_What to produce_
In this exercise, print only the lines of the records below from the one with "55: (315, 29, 0.39)" through the one with "[00:02.603]", inclusive. Pictures are not part of the copy.
::: Listed entries
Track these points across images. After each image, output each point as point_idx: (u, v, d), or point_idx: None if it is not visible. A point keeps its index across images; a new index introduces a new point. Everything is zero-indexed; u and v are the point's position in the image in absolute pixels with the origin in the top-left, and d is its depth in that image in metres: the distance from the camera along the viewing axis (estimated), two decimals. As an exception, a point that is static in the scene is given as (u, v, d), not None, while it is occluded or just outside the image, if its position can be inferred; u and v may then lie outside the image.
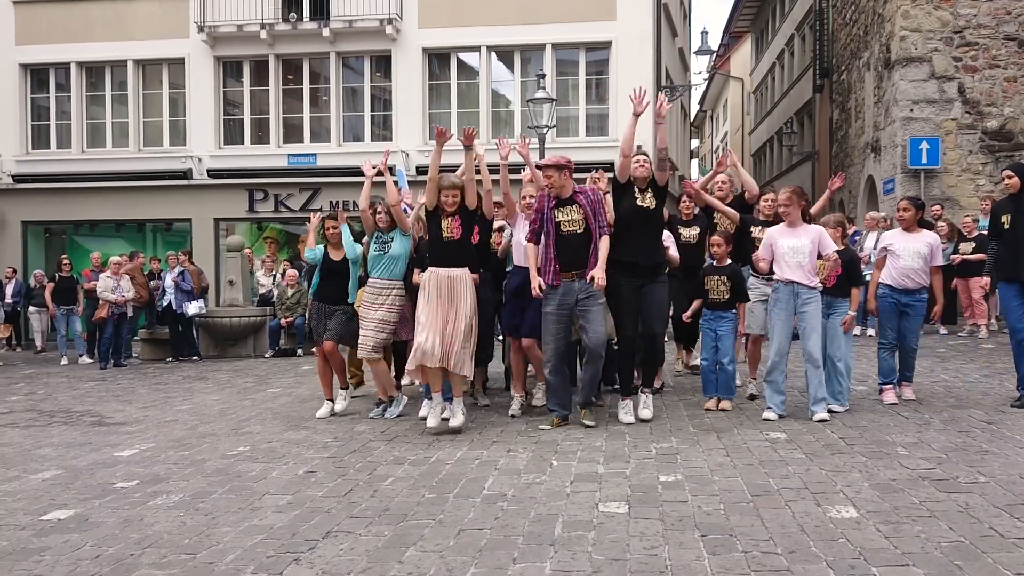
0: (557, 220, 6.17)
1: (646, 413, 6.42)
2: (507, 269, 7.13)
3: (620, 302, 6.34)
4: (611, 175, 6.77)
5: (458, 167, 6.53)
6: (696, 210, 8.17)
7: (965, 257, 10.97)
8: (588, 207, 6.17)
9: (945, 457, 5.06)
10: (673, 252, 7.40)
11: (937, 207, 12.66)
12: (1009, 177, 6.71)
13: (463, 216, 6.34)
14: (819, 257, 6.32)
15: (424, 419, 6.44)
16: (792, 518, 4.00)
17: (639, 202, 6.30)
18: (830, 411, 6.32)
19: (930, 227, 9.27)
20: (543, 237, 6.24)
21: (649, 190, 6.34)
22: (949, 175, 15.03)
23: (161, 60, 19.09)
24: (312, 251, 7.52)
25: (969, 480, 4.54)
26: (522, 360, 6.99)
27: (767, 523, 3.93)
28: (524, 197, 6.79)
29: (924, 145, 14.87)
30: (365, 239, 7.23)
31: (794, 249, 6.25)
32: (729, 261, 6.87)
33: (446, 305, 6.22)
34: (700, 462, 5.14)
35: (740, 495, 4.41)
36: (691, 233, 8.11)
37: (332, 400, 7.40)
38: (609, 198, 6.46)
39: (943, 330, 12.00)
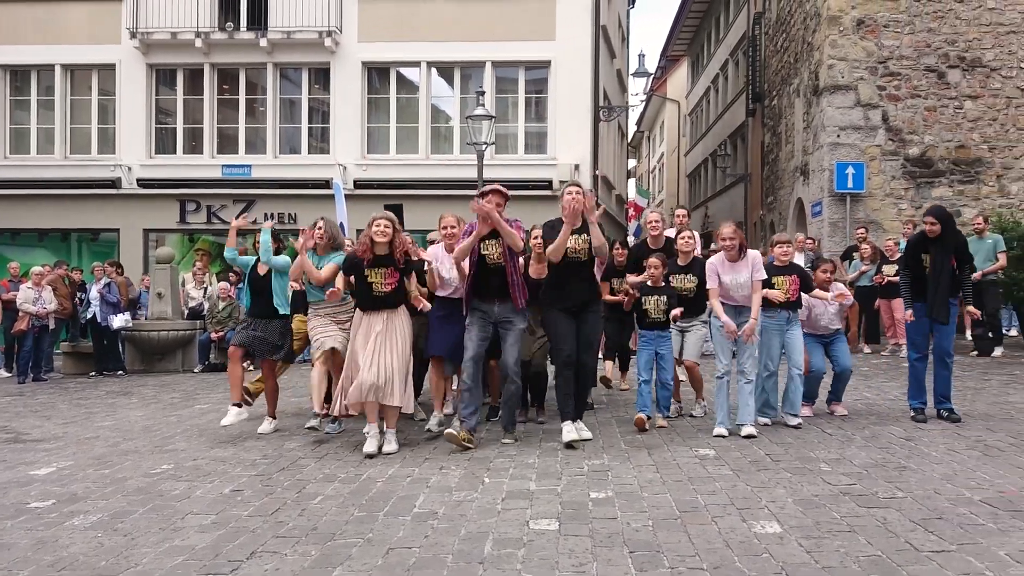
0: (483, 253, 6.24)
1: (586, 435, 6.42)
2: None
3: (557, 325, 6.36)
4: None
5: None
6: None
7: (890, 278, 11.35)
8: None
9: (865, 473, 5.22)
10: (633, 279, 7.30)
11: (862, 230, 13.12)
12: (931, 224, 6.72)
13: (398, 271, 6.27)
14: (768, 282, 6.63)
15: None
16: (718, 534, 4.07)
17: (571, 254, 6.26)
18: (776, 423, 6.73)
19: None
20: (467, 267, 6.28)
21: (584, 234, 6.25)
22: (873, 199, 15.58)
23: (91, 66, 18.59)
24: (231, 251, 7.28)
25: (887, 495, 4.69)
26: (442, 379, 7.10)
27: (694, 539, 3.99)
28: (445, 227, 6.78)
29: (850, 170, 15.40)
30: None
31: (739, 284, 6.51)
32: (664, 283, 6.96)
33: (381, 341, 6.16)
34: (631, 479, 5.19)
35: (668, 511, 4.47)
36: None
37: (240, 405, 7.09)
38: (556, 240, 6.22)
39: (866, 349, 12.40)
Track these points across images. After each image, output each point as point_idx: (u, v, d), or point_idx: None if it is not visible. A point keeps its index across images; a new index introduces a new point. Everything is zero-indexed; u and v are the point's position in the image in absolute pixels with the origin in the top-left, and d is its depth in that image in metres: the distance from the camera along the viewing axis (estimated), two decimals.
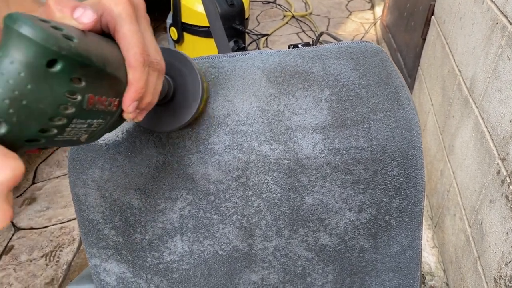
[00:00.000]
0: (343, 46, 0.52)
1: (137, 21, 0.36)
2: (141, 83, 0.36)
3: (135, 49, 0.35)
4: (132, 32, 0.35)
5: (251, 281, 0.59)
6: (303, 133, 0.51)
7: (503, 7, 1.05)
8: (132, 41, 0.35)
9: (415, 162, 0.52)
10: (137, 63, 0.35)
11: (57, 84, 0.29)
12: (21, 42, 0.28)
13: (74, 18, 0.32)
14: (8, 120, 0.28)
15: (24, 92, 0.28)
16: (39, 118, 0.29)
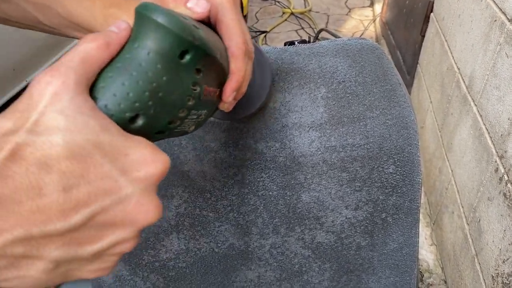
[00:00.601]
0: (339, 44, 0.51)
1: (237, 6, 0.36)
2: (242, 72, 0.36)
3: (238, 38, 0.34)
4: (235, 22, 0.34)
5: (247, 278, 0.59)
6: (299, 130, 0.51)
7: (501, 4, 1.04)
8: (235, 30, 0.34)
9: (412, 159, 0.52)
10: (240, 53, 0.35)
11: (185, 75, 0.30)
12: (158, 32, 0.28)
13: (188, 8, 0.32)
14: (146, 113, 0.28)
15: (161, 83, 0.28)
16: (170, 110, 0.30)
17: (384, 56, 0.51)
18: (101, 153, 0.25)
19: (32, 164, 0.24)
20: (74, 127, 0.25)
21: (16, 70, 1.60)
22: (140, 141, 0.27)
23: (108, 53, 0.28)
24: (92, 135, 0.25)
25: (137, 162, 0.26)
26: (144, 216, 0.27)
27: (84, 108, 0.25)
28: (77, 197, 0.24)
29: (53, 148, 0.24)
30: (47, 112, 0.24)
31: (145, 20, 0.28)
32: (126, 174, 0.26)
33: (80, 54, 0.27)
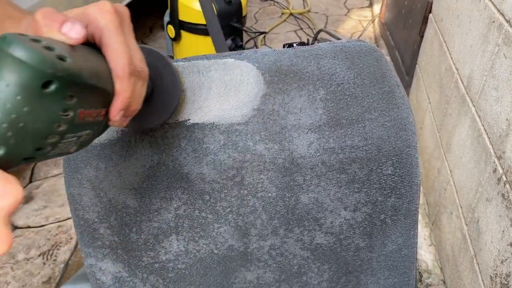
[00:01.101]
0: (338, 45, 0.51)
1: (123, 30, 0.36)
2: (128, 93, 0.36)
3: (122, 60, 0.34)
4: (119, 43, 0.35)
5: (246, 280, 0.59)
6: (298, 132, 0.51)
7: (499, 5, 1.05)
8: (119, 52, 0.34)
9: (410, 161, 0.52)
10: (124, 74, 0.35)
11: (51, 104, 0.30)
12: (16, 66, 0.28)
13: (63, 33, 0.32)
14: (6, 143, 0.28)
15: (21, 114, 0.28)
16: (35, 138, 0.29)
17: (382, 58, 0.52)
18: None
19: None
20: None
21: None
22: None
23: None
24: None
25: None
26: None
27: None
28: None
29: None
30: None
31: (3, 53, 0.28)
32: None
33: None
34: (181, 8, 2.06)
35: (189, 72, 0.53)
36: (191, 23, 2.06)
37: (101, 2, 0.35)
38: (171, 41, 2.23)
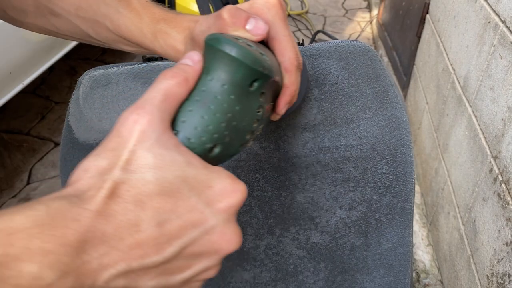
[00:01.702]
0: (332, 46, 0.52)
1: (287, 23, 0.36)
2: (295, 86, 0.37)
3: (290, 53, 0.35)
4: (286, 37, 0.35)
5: (243, 279, 0.59)
6: (293, 131, 0.52)
7: (495, 5, 1.05)
8: (288, 45, 0.35)
9: (404, 160, 0.53)
10: (293, 67, 0.35)
11: (252, 101, 0.31)
12: (231, 65, 0.30)
13: (247, 30, 0.33)
14: (222, 141, 0.30)
15: (234, 113, 0.30)
16: (241, 135, 0.32)
17: (376, 58, 0.52)
18: (188, 187, 0.27)
19: (129, 201, 0.25)
20: (163, 164, 0.26)
21: (12, 73, 1.60)
22: (220, 172, 0.29)
23: (187, 88, 0.29)
24: (179, 170, 0.27)
25: (219, 194, 0.28)
26: (227, 244, 0.28)
27: (169, 144, 0.27)
28: (170, 231, 0.26)
29: (146, 185, 0.26)
30: (137, 150, 0.26)
31: (217, 52, 0.30)
32: (210, 206, 0.27)
33: (162, 91, 0.28)
34: (178, 10, 2.06)
35: None
36: None
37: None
38: None
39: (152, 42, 0.40)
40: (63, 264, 0.22)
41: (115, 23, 0.41)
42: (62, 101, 2.24)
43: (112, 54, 2.80)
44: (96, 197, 0.25)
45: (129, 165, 0.26)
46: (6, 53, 1.56)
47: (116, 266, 0.24)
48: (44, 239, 0.22)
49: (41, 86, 2.39)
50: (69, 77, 2.48)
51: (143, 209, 0.25)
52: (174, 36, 0.39)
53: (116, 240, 0.24)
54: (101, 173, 0.26)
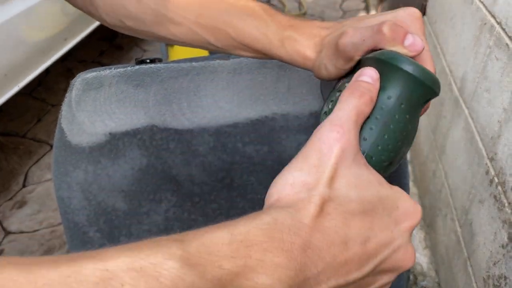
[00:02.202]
0: None
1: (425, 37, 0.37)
2: None
3: (431, 68, 0.36)
4: (428, 52, 0.36)
5: None
6: (286, 133, 0.51)
7: (491, 7, 1.05)
8: (428, 61, 0.36)
9: None
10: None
11: (418, 113, 0.32)
12: (412, 84, 0.30)
13: (405, 46, 0.33)
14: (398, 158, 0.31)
15: (408, 131, 0.31)
16: (407, 150, 0.33)
17: None
18: (382, 207, 0.28)
19: (338, 219, 0.26)
20: (362, 183, 0.28)
21: (8, 76, 1.59)
22: (403, 194, 0.30)
23: (372, 107, 0.30)
24: (375, 190, 0.28)
25: (404, 214, 0.29)
26: (407, 262, 0.30)
27: (362, 164, 0.29)
28: (369, 249, 0.27)
29: (350, 203, 0.27)
30: (339, 168, 0.27)
31: (397, 71, 0.30)
32: (397, 225, 0.29)
33: (354, 111, 0.29)
34: None
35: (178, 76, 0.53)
36: None
37: (411, 9, 0.36)
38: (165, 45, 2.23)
39: (278, 49, 0.40)
40: (290, 278, 0.24)
41: (239, 30, 0.41)
42: (58, 103, 2.24)
43: (109, 55, 2.80)
44: (309, 211, 0.26)
45: (333, 183, 0.27)
46: (2, 55, 1.55)
47: (328, 283, 0.26)
48: (275, 253, 0.24)
49: (37, 88, 2.39)
50: (65, 79, 2.47)
51: (348, 227, 0.27)
52: (303, 43, 0.39)
53: (330, 257, 0.25)
54: (309, 188, 0.27)
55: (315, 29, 0.39)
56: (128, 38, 3.00)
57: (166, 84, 0.52)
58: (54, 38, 1.89)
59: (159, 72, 0.53)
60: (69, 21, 1.97)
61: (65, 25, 1.94)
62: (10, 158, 1.94)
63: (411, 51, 0.33)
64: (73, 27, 2.01)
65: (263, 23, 0.40)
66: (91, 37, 2.31)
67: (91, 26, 2.17)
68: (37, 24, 1.73)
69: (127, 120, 0.52)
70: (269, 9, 0.41)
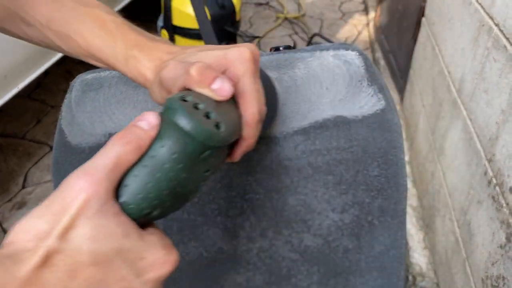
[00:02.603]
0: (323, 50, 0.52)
1: (257, 77, 0.37)
2: (254, 138, 0.37)
3: (253, 109, 0.36)
4: (253, 91, 0.36)
5: (236, 282, 0.59)
6: (284, 134, 0.52)
7: (489, 9, 1.06)
8: (252, 101, 0.36)
9: (396, 162, 0.53)
10: (254, 122, 0.36)
11: (201, 167, 0.32)
12: (184, 139, 0.30)
13: (212, 90, 0.33)
14: (162, 206, 0.30)
15: (180, 181, 0.30)
16: (185, 197, 0.32)
17: (368, 60, 0.52)
18: (121, 259, 0.28)
19: (62, 271, 0.26)
20: (100, 236, 0.27)
21: (7, 77, 1.60)
22: (155, 244, 0.30)
23: (139, 155, 0.30)
24: (115, 242, 0.28)
25: (151, 265, 0.29)
26: None
27: (110, 214, 0.28)
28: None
29: (80, 256, 0.26)
30: (77, 219, 0.27)
31: (172, 124, 0.30)
32: (140, 276, 0.29)
33: (114, 159, 0.29)
34: (174, 13, 2.07)
35: None
36: (184, 27, 2.07)
37: (242, 48, 0.36)
38: None
39: (122, 66, 0.40)
40: None
41: (88, 41, 0.41)
42: (57, 105, 2.24)
43: None
44: (29, 263, 0.25)
45: (67, 233, 0.26)
46: (1, 56, 1.56)
47: None
48: None
49: (36, 90, 2.39)
50: (64, 80, 2.48)
51: (74, 279, 0.26)
52: (145, 64, 0.39)
53: None
54: (39, 238, 0.26)
55: (159, 52, 0.39)
56: None
57: None
58: None
59: None
60: None
61: None
62: (9, 159, 1.94)
63: (218, 95, 0.33)
64: None
65: (111, 38, 0.40)
66: None
67: None
68: None
69: (126, 121, 0.53)
70: (122, 24, 0.41)
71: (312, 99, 0.51)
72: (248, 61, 0.36)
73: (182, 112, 0.30)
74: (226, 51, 0.36)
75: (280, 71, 0.52)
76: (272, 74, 0.52)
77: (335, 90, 0.51)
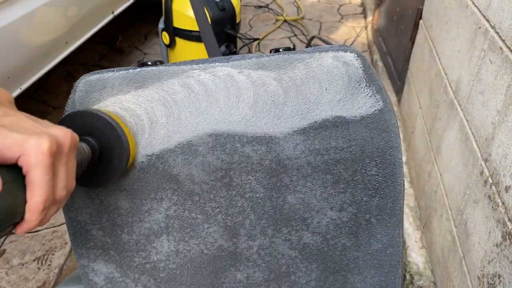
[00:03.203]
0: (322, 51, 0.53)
1: (53, 168, 0.38)
2: (35, 222, 0.38)
3: (38, 198, 0.37)
4: (41, 184, 0.37)
5: (236, 279, 0.60)
6: (283, 134, 0.53)
7: (485, 11, 1.07)
8: (39, 191, 0.37)
9: (393, 161, 0.54)
10: (36, 210, 0.37)
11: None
12: None
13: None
14: None
15: None
16: None
17: (366, 62, 0.53)
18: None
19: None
20: None
21: (10, 78, 1.61)
22: None
23: None
24: None
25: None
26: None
27: None
28: None
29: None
30: None
31: None
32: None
33: None
34: (175, 15, 2.08)
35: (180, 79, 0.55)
36: (185, 30, 2.08)
37: (42, 139, 0.37)
38: (165, 48, 2.25)
39: None
40: None
41: None
42: (59, 106, 2.25)
43: (109, 59, 2.81)
44: None
45: None
46: (4, 58, 1.57)
47: None
48: None
49: (38, 91, 2.40)
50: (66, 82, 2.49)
51: None
52: None
53: None
54: None
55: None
56: (128, 42, 3.02)
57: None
58: (56, 42, 1.90)
59: (161, 74, 0.55)
60: (70, 25, 1.99)
61: (66, 29, 1.96)
62: None
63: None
64: (74, 31, 2.03)
65: None
66: (91, 40, 2.33)
67: (92, 30, 2.19)
68: (38, 28, 1.75)
69: None
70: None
71: (311, 99, 0.53)
72: (42, 154, 0.36)
73: None
74: (26, 138, 0.36)
75: (280, 71, 0.53)
76: (272, 74, 0.53)
77: (334, 90, 0.53)
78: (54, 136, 0.38)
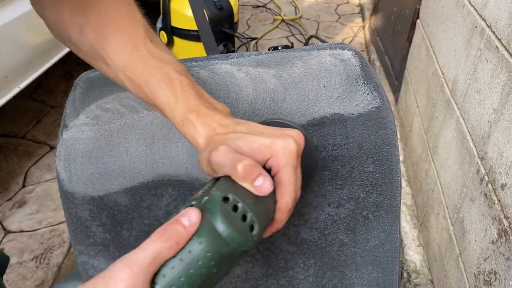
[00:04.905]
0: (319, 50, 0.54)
1: (297, 168, 0.39)
2: (283, 222, 0.40)
3: (288, 198, 0.38)
4: (291, 182, 0.38)
5: (235, 274, 0.61)
6: None
7: (481, 11, 1.08)
8: (289, 190, 0.38)
9: (390, 158, 0.55)
10: (287, 210, 0.39)
11: (234, 260, 0.35)
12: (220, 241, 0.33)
13: (254, 186, 0.36)
14: None
15: (210, 275, 0.33)
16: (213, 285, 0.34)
17: (363, 60, 0.54)
18: None
19: None
20: None
21: (8, 77, 1.61)
22: None
23: (176, 250, 0.32)
24: None
25: None
26: None
27: None
28: None
29: None
30: None
31: (210, 224, 0.33)
32: None
33: (152, 254, 0.31)
34: (173, 15, 2.08)
35: None
36: (183, 29, 2.09)
37: (289, 141, 0.38)
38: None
39: (179, 126, 0.42)
40: None
41: (154, 95, 0.43)
42: (57, 105, 2.25)
43: None
44: None
45: None
46: (3, 57, 1.57)
47: None
48: None
49: (37, 90, 2.40)
50: (64, 81, 2.49)
51: None
52: (199, 130, 0.41)
53: None
54: None
55: (214, 122, 0.41)
56: None
57: None
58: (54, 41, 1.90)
59: None
60: None
61: None
62: (9, 159, 1.95)
63: (259, 192, 0.36)
64: None
65: (174, 97, 0.42)
66: None
67: None
68: (37, 27, 1.75)
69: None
70: (187, 86, 0.43)
71: (310, 96, 0.53)
72: (291, 153, 0.38)
73: (221, 217, 0.33)
74: (273, 140, 0.38)
75: (279, 68, 0.54)
76: (271, 71, 0.54)
77: (332, 88, 0.53)
78: (294, 137, 0.39)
::::::
_Expected output_
55: (315, 29, 0.39)
56: (128, 38, 3.00)
57: (166, 84, 0.52)
58: (54, 38, 1.89)
59: (159, 72, 0.53)
60: (69, 21, 1.97)
61: (65, 25, 1.94)
62: (10, 158, 1.94)
63: (411, 51, 0.33)
64: (73, 27, 2.01)
65: (263, 23, 0.40)
66: (91, 37, 2.31)
67: (91, 26, 2.17)
68: (37, 24, 1.73)
69: (127, 120, 0.52)
70: (269, 9, 0.41)
[00:02.603]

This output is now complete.